The last thing you would expect to see when flying into Beijing on a cargo plane is a gold medalist in a war medicine class, but that is what happened to one United States soldier preparing for his medal presentation at the Beijing Olympics.
The soldier, Lance Cpl. Matthew Badger, was coming back home from an intensive rehabilitation session when a plume of smoke erupted over his home. The United States Army Medical Brigade in Baghdad sent him to the hospital in Beijing to treat his “freaking out reaction” from seeing this particular photo while visiting his sick friend, Sgt. Andrew Job. Upon arriving in Beijing, Badger was rushed into the terminal by medics.
“He received some epidural from the head trauma, tetanus shots, and chest X-rays, but his uncle, Mark Badger, says his uncle was shocked when the flight attendants told him he had to fly on a cargo plane back to the States.”
Upon his arrival in the United States, Badger was informed his gold medal was confiscated from him by the United States Army.
“At the point I flew home I put the medal away,” Badger said. “But since then I’ve asked for it. They gave me some paperwork as if they were planning to release it. But no one has actually called me or indicated that I can have it. I’m hoping that if I get back to the U.S. by April or May I will have a conversation with someone in the United States Army who will be able to tell me exactly what is going on. It is just so frustrating.”

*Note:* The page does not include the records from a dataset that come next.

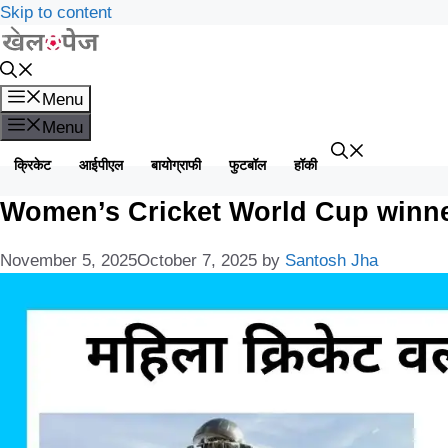
Skip to content
Menu
Menu
क्रिकेट
आईपीएल
बायोग्राफी
फुटबॉल
हॉकी
Women’s Cricket World Cup winners 
November 5, 2025
October 7, 2025
by
Santosh Jha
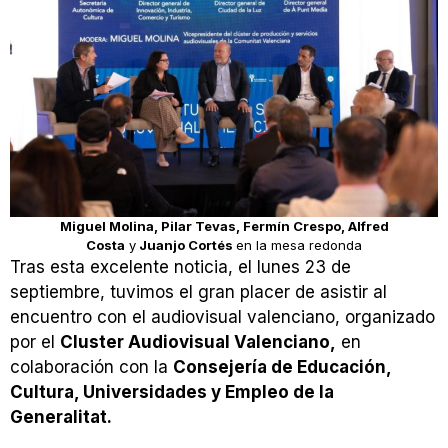
Miguel Molina, Pilar Tevas, Fermín Crespo, Alfred
Costa
y
Juanjo Cortés
en la mesa redonda
Tras esta excelente noticia, el lunes 23 de
septiembre, tuvimos el gran placer de asistir al
encuentro con el audiovisual valenciano, organizado
por el
Cluster Audiovisual Valenciano,
en
colaboración con la
Consejería de Educación,
Cultura, Universidades y Empleo de la
Generalitat.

While returning to the United States, soldiers from the 106th Medical Brigade were sent to film Badger’s recovery. In his rehabilitation program he was listening to a lot of Creedence Clearwater Revival’s “Bad Moon Rising.”
“It was, to me, all for the team. The band is amazing,” Badger said. “And, you know, it all sounds pretty patriotic and pretty awesome but there was a lot of (fear for the soldiers and public health officials), there was uncertainty about what might happen to the medics who were bringing him home. But, at the end of the day they did the right thing. I couldn’t really be prouder of the team, the medic and the medics for what they did and still for their reactions.”